WHAT NEEDS TO BE DONE — Write out again, exactly, the lines below starting at the one with "39: (766, 553, 5.72)" and ending at the one with "45: (804, 387, 14.46)".

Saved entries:
------------------------------------------------------------------------
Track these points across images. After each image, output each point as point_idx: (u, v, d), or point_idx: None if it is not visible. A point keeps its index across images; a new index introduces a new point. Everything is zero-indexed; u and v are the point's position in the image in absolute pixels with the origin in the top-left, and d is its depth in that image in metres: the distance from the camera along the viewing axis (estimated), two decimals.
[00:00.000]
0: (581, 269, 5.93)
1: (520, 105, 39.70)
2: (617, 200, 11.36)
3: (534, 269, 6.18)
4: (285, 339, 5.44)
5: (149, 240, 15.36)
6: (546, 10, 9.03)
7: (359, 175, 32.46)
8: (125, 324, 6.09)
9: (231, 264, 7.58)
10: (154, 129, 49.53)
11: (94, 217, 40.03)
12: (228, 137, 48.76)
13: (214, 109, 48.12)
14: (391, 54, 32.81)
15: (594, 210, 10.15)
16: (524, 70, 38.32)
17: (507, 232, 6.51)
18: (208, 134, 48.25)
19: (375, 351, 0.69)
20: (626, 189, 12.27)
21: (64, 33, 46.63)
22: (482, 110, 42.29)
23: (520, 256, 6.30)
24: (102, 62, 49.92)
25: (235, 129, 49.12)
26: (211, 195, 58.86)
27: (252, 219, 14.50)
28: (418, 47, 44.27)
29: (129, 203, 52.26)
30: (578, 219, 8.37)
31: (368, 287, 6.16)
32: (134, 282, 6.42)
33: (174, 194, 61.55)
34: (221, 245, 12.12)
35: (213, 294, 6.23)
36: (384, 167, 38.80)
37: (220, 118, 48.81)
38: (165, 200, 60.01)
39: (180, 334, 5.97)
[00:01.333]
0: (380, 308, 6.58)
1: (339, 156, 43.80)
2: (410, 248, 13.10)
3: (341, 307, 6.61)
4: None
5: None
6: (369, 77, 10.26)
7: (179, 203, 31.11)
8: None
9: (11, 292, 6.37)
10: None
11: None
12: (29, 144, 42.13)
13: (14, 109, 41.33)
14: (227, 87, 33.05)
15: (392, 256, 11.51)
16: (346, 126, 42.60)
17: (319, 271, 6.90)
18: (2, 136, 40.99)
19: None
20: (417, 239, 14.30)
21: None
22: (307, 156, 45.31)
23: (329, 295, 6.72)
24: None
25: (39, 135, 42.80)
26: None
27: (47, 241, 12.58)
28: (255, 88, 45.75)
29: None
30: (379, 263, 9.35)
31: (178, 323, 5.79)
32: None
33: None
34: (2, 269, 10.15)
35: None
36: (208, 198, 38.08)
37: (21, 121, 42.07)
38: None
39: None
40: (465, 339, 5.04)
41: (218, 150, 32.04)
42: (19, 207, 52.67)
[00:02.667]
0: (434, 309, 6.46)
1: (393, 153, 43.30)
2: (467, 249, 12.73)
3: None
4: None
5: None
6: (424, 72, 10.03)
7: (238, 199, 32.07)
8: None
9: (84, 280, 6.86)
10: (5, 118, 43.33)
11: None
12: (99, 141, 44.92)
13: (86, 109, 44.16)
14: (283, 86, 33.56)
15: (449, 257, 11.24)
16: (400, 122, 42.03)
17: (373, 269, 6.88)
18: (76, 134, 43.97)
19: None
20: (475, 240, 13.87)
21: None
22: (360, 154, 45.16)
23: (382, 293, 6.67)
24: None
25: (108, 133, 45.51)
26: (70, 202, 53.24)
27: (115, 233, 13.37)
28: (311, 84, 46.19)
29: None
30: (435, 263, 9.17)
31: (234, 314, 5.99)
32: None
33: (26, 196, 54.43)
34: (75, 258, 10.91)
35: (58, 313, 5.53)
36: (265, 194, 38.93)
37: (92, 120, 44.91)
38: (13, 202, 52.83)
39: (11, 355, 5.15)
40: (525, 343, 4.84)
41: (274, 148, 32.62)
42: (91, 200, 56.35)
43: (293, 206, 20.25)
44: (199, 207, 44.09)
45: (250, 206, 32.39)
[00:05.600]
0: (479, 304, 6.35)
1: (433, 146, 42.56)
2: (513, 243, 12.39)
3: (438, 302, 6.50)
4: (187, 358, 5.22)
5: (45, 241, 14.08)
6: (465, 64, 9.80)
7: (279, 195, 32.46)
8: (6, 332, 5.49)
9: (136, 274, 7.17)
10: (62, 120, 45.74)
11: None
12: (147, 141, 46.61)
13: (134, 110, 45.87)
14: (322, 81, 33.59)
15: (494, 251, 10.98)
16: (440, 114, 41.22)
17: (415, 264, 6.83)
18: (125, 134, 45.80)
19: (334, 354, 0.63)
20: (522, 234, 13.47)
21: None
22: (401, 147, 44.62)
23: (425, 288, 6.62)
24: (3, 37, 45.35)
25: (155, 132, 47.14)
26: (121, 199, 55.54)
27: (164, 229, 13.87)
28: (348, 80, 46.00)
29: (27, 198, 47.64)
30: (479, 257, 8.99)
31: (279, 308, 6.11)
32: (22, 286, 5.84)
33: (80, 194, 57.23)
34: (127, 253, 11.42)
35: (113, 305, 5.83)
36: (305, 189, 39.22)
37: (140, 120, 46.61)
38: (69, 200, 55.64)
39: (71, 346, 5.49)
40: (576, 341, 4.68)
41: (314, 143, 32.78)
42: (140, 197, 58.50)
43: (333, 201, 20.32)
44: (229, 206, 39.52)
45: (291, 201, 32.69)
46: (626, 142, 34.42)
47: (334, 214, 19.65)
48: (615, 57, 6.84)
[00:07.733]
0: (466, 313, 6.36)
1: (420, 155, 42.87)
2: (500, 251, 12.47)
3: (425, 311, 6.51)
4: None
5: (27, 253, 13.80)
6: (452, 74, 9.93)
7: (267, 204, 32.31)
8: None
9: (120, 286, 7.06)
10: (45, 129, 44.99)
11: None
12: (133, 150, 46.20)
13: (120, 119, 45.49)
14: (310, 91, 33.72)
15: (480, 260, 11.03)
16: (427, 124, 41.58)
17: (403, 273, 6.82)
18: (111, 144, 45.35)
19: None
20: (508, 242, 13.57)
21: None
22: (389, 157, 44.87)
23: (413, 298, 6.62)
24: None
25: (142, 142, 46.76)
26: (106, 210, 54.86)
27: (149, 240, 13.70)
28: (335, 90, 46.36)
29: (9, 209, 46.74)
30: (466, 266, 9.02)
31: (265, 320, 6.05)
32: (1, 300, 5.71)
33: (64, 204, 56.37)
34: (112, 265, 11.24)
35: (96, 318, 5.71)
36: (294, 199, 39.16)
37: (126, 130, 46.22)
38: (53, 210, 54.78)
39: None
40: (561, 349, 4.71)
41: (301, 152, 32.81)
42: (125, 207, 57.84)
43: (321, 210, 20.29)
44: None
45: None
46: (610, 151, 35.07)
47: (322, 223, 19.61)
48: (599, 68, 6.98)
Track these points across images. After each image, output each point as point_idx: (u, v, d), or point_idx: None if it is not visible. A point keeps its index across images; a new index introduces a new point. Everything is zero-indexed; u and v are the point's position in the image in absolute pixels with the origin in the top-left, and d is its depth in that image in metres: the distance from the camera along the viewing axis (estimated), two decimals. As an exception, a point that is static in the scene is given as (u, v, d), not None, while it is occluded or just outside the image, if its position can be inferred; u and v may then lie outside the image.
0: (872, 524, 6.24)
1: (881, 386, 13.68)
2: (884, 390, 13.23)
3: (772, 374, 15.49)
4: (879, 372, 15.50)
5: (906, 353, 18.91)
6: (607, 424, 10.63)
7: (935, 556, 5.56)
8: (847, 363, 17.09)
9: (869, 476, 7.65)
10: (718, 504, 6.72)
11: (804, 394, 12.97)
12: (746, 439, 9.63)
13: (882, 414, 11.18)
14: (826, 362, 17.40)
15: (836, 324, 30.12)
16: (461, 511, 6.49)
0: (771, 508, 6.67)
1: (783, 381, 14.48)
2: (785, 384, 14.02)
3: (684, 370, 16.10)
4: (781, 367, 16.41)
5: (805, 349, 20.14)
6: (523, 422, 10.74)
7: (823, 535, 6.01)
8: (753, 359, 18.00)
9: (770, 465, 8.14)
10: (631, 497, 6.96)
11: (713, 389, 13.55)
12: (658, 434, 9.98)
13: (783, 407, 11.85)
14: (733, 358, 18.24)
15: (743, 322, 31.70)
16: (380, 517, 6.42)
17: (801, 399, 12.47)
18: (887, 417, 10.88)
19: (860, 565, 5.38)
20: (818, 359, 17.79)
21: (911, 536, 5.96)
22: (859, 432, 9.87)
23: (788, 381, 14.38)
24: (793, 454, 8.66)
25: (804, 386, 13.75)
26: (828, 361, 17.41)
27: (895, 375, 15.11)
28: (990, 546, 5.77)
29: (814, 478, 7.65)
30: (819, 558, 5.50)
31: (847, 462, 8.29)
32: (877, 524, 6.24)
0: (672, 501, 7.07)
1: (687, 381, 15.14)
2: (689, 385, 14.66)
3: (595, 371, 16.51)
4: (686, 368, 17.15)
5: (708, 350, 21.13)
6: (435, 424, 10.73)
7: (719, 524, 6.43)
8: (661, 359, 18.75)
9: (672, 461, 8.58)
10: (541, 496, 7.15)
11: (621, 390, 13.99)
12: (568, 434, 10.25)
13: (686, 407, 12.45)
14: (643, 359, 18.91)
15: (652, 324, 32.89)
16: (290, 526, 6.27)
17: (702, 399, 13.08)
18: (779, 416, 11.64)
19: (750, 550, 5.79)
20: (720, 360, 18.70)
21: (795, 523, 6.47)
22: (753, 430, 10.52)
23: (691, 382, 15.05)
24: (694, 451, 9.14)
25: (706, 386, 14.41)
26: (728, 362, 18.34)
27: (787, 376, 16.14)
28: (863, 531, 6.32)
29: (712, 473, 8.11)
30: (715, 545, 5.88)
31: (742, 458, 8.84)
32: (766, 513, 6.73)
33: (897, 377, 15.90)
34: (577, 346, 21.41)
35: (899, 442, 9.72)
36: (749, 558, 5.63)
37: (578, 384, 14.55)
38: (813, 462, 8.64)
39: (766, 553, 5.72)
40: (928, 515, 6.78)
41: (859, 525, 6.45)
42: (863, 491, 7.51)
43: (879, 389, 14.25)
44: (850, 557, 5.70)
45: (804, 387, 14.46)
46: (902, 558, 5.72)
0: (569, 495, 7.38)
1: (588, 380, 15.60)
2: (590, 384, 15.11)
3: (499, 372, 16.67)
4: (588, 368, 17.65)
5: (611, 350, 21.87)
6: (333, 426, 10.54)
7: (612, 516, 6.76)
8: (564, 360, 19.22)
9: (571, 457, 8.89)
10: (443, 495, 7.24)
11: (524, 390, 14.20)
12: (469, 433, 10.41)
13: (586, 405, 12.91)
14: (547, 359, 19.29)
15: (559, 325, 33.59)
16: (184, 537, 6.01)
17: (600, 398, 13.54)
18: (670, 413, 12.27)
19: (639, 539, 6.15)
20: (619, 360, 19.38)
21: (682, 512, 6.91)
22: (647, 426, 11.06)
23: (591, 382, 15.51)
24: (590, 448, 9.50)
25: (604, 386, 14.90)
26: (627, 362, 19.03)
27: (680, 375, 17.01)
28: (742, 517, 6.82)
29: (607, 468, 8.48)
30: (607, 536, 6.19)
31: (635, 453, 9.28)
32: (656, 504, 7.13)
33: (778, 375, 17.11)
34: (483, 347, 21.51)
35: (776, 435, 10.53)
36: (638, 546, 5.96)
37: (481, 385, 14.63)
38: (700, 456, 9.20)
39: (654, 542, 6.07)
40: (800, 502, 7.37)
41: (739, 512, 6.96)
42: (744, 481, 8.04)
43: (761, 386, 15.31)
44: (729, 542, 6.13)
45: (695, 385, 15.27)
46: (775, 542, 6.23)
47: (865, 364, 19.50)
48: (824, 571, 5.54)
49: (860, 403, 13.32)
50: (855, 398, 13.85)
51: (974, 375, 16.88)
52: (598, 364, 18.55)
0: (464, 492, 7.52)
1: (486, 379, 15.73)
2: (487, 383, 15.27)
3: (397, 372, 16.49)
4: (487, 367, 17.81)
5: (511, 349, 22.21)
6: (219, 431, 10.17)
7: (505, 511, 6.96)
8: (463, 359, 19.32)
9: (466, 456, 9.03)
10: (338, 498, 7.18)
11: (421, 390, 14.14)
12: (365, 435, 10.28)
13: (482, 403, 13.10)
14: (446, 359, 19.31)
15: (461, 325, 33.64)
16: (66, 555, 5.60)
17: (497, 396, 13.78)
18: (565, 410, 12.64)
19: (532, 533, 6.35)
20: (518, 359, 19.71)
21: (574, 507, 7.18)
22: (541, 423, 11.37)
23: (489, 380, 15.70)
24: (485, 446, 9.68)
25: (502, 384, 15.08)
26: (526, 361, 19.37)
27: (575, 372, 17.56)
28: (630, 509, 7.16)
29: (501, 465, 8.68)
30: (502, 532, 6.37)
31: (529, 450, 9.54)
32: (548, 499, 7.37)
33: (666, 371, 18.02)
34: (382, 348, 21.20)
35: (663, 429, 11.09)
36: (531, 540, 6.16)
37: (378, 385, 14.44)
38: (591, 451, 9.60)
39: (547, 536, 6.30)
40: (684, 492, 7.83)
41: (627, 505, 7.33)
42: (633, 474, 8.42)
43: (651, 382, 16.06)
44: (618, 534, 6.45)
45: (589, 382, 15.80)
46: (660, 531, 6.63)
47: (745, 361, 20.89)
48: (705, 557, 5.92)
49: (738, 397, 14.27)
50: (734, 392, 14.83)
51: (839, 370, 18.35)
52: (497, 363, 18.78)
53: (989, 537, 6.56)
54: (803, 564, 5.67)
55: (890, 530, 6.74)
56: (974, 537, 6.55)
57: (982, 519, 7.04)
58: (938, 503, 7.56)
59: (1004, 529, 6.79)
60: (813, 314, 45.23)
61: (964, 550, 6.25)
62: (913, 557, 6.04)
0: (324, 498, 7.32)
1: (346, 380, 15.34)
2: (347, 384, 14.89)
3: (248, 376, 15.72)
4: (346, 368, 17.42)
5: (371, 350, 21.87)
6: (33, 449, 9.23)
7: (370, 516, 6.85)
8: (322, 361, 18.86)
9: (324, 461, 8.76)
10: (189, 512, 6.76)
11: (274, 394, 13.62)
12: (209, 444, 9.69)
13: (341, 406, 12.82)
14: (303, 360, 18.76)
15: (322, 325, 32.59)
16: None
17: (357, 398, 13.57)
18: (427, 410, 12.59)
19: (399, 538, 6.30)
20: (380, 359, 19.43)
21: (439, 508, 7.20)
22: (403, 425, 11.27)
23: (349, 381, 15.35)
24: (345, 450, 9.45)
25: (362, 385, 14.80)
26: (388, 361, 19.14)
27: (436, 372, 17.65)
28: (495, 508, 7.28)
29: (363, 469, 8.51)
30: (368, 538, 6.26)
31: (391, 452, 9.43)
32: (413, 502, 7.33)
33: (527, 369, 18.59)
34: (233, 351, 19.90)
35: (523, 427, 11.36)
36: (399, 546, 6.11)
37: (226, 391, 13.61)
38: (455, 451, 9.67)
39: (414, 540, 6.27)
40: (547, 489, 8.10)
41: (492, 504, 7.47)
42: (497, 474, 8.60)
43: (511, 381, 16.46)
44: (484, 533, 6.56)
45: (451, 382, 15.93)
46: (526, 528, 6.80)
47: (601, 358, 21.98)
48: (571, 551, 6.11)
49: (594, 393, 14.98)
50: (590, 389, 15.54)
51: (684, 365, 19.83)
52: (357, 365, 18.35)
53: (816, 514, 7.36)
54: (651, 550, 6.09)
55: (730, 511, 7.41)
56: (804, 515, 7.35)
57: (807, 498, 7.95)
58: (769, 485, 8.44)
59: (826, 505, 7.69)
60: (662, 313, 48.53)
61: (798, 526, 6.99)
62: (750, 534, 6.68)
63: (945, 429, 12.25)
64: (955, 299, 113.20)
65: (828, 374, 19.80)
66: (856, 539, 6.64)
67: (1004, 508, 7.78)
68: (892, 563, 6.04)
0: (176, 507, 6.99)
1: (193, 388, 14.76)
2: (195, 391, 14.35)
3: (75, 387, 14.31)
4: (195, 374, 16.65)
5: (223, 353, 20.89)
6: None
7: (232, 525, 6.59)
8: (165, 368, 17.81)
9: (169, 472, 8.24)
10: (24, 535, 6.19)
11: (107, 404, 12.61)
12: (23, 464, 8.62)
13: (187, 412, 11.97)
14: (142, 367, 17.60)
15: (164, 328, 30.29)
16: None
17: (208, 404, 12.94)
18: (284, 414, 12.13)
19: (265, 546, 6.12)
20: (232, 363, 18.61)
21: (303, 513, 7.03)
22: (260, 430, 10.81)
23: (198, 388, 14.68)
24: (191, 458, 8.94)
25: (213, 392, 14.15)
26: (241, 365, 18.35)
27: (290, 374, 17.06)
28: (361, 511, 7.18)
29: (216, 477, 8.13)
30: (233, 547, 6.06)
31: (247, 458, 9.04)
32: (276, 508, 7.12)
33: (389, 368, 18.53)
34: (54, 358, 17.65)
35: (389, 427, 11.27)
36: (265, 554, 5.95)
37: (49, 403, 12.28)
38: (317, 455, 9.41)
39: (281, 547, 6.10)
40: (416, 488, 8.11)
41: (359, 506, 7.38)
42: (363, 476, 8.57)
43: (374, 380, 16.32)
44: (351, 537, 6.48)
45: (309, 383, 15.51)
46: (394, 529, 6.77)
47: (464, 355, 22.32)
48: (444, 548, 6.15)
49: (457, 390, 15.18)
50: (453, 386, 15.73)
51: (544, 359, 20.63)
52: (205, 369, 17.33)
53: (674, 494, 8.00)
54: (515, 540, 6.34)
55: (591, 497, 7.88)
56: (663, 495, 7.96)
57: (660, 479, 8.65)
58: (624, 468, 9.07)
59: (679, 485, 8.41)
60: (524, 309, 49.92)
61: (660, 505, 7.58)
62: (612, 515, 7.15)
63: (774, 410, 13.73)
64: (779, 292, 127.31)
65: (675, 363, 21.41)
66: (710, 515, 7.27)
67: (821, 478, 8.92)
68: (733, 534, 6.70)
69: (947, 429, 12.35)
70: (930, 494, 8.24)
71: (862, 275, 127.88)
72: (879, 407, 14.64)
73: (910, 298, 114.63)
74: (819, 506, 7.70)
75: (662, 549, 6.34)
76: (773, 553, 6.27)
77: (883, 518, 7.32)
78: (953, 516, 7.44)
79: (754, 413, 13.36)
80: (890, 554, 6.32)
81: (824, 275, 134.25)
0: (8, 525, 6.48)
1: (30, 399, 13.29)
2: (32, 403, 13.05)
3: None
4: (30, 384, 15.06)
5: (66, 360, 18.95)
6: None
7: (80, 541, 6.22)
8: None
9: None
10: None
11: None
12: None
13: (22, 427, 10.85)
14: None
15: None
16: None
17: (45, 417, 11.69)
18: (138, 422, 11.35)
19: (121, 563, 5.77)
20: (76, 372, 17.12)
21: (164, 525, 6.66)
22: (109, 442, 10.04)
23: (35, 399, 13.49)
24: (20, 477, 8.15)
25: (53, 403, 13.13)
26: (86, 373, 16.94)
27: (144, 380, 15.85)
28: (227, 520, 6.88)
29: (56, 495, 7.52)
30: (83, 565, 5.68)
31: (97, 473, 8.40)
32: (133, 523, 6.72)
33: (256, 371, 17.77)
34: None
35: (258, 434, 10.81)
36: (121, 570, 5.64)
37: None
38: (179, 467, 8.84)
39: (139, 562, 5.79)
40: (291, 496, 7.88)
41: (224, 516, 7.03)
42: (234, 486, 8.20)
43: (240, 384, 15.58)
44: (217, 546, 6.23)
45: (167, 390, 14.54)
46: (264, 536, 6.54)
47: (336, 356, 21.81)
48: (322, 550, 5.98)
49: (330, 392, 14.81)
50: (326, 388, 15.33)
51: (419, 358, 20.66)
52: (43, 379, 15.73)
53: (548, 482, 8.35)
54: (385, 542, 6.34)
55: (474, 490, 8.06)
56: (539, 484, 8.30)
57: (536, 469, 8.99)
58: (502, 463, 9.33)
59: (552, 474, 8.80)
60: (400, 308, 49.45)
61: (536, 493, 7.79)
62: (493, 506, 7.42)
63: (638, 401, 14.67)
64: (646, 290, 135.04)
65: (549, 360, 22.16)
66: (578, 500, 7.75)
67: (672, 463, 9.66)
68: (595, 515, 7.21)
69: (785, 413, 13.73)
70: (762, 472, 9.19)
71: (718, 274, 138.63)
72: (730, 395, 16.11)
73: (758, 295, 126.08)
------------------------------------------------------------------------
SOLUTION TO THIS EXERCISE —
39: (766, 553, 5.72)
40: (928, 515, 6.78)
41: (859, 525, 6.45)
42: (863, 491, 7.51)
43: (879, 389, 14.25)
44: (850, 557, 5.70)
45: (804, 387, 14.46)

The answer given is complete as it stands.